BEGIN SOURCE MATERIAL

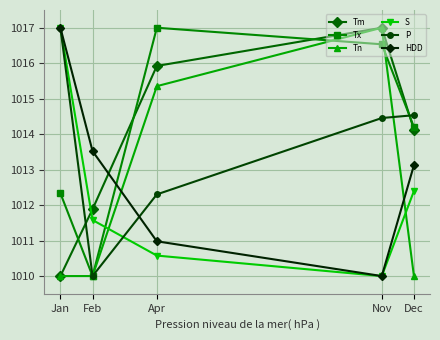

Reading left to right, list all the values displayed in this chart.

Tm: Jan=1010.0	Feb=1011.9	Apr=1015.9	Nov=1017.0	Dec=1014.1
Tx: Jan=1012.3	Feb=1010.0	Apr=1017.0	Nov=1016.5	Dec=1014.2
Tn: Jan=1010.0	Feb=1010.0	Apr=1015.4	Nov=1017.0	Dec=1010.0
S: Jan=1017.0	Feb=1011.6	Apr=1010.6	Nov=1010.0	Dec=1012.4
P: Jan=1017.0	Feb=1010.0	Apr=1012.3	Nov=1014.5	Dec=1014.5
HDD: Jan=1017.0	Feb=1013.5	Apr=1011.0	Nov=1010.0	Dec=1013.1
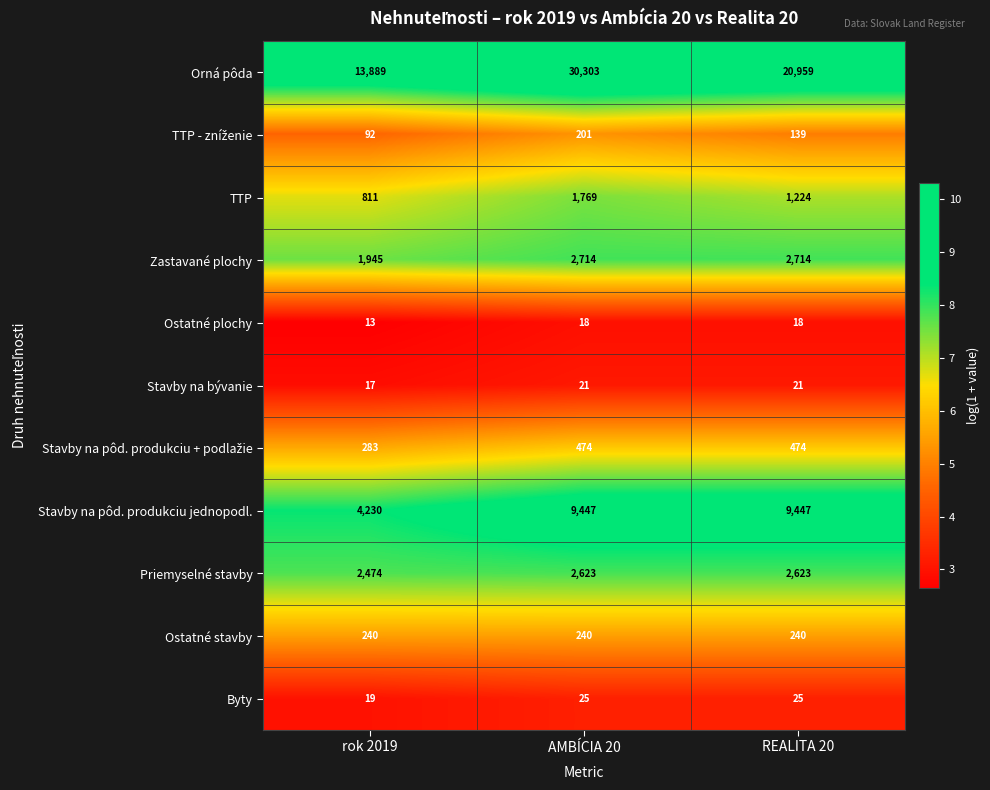

Which series has the largest total across all categories?

Orná pôda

END SOURCE MATERIAL

*GOAL OF THE EXERCISE*. Please format every line of the data above as a numbered list, skipping the blank lines and leaving the pictures out.

*RESULT BELOW*.
1. Reading left to right, list all the values displayed in this chart.
2. Tm: Jan=1010.0	Feb=1011.9	Apr=1015.9	Nov=1017.0	Dec=1014.1
3. Tx: Jan=1012.3	Feb=1010.0	Apr=1017.0	Nov=1016.5	Dec=1014.2
4. Tn: Jan=1010.0	Feb=1010.0	Apr=1015.4	Nov=1017.0	Dec=1010.0
5. S: Jan=1017.0	Feb=1011.6	Apr=1010.6	Nov=1010.0	Dec=1012.4
6. P: Jan=1017.0	Feb=1010.0	Apr=1012.3	Nov=1014.5	Dec=1014.5
7. HDD: Jan=1017.0	Feb=1013.5	Apr=1011.0	Nov=1010.0	Dec=1013.1
8. Which series has the largest total across all categories?
9. Orná pôda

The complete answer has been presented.